Exercise directions -
Copy the listing as it is written, and leave each picture out.

Information provided -
---*---

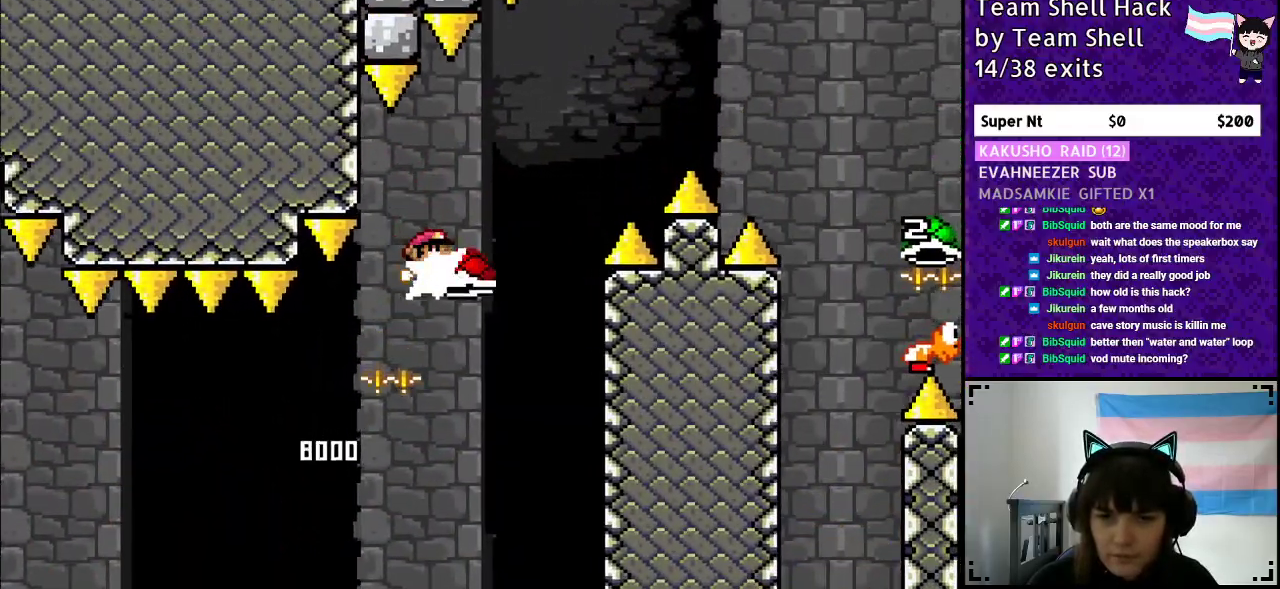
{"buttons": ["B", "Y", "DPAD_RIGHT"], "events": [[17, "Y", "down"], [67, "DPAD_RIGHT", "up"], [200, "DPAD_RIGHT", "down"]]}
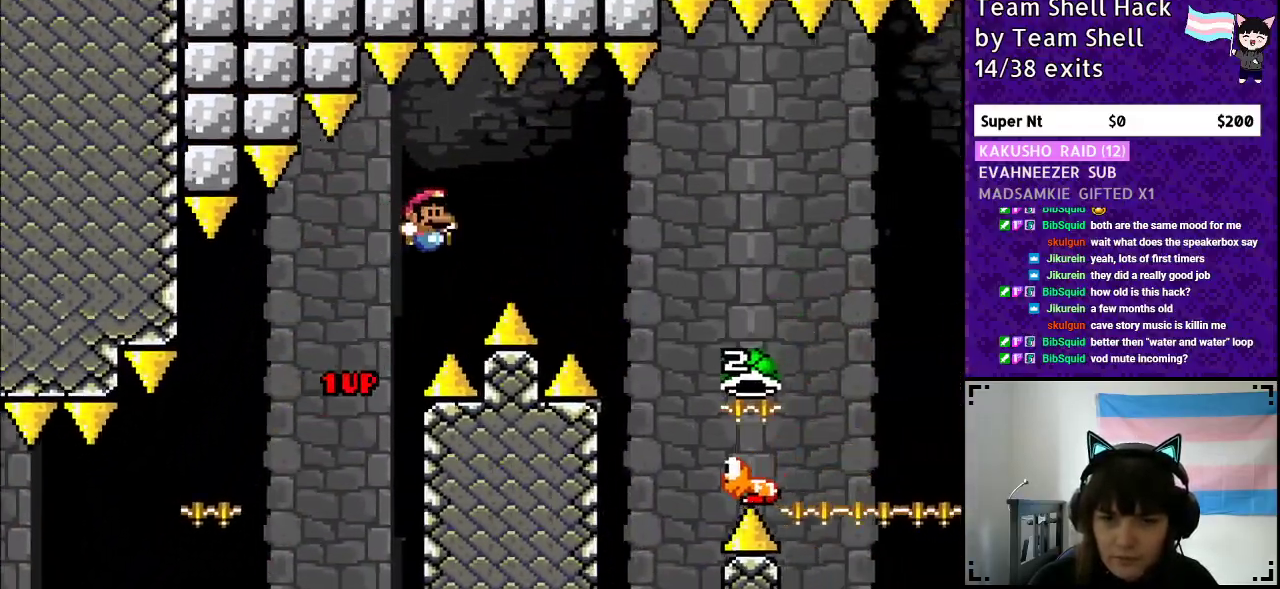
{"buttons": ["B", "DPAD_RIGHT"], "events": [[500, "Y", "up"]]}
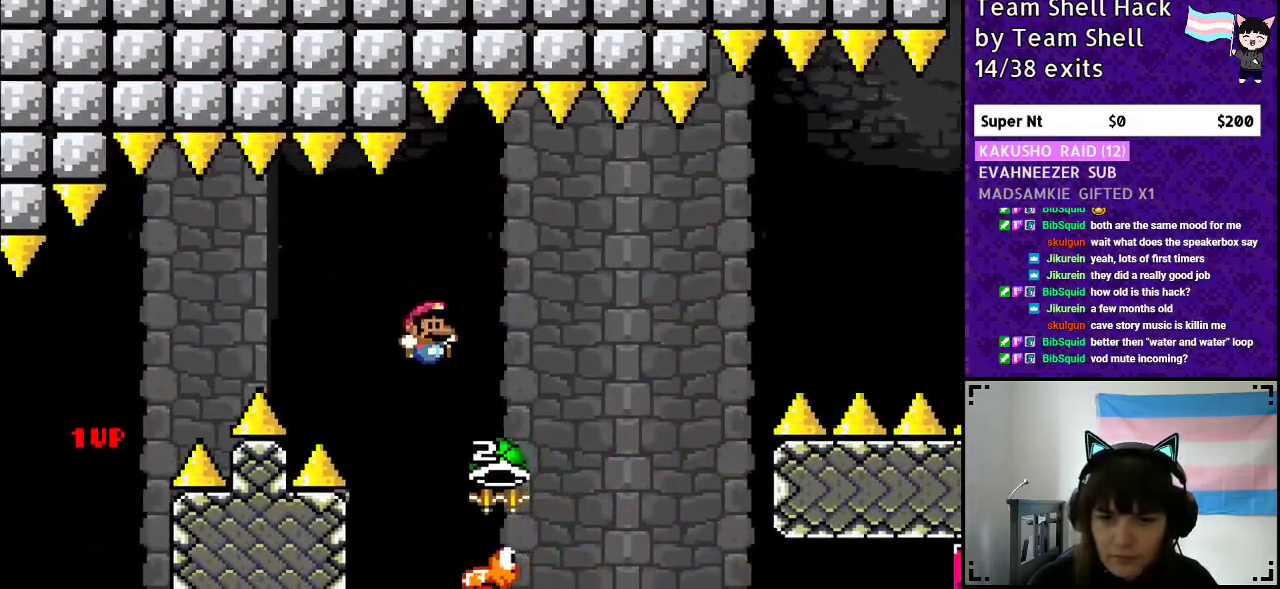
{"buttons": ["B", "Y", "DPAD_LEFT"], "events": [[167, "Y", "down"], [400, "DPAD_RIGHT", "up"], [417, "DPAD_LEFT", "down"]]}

---*---

Answer box -
{"buttons": ["B", "Y", "DPAD_RIGHT"], "events": [[17, "Y", "down"], [67, "DPAD_RIGHT", "up"], [200, "DPAD_RIGHT", "down"]]}
{"buttons": ["B", "DPAD_RIGHT"], "events": [[500, "Y", "up"]]}
{"buttons": ["B", "Y", "DPAD_LEFT"], "events": [[167, "Y", "down"], [400, "DPAD_RIGHT", "up"], [417, "DPAD_LEFT", "down"]]}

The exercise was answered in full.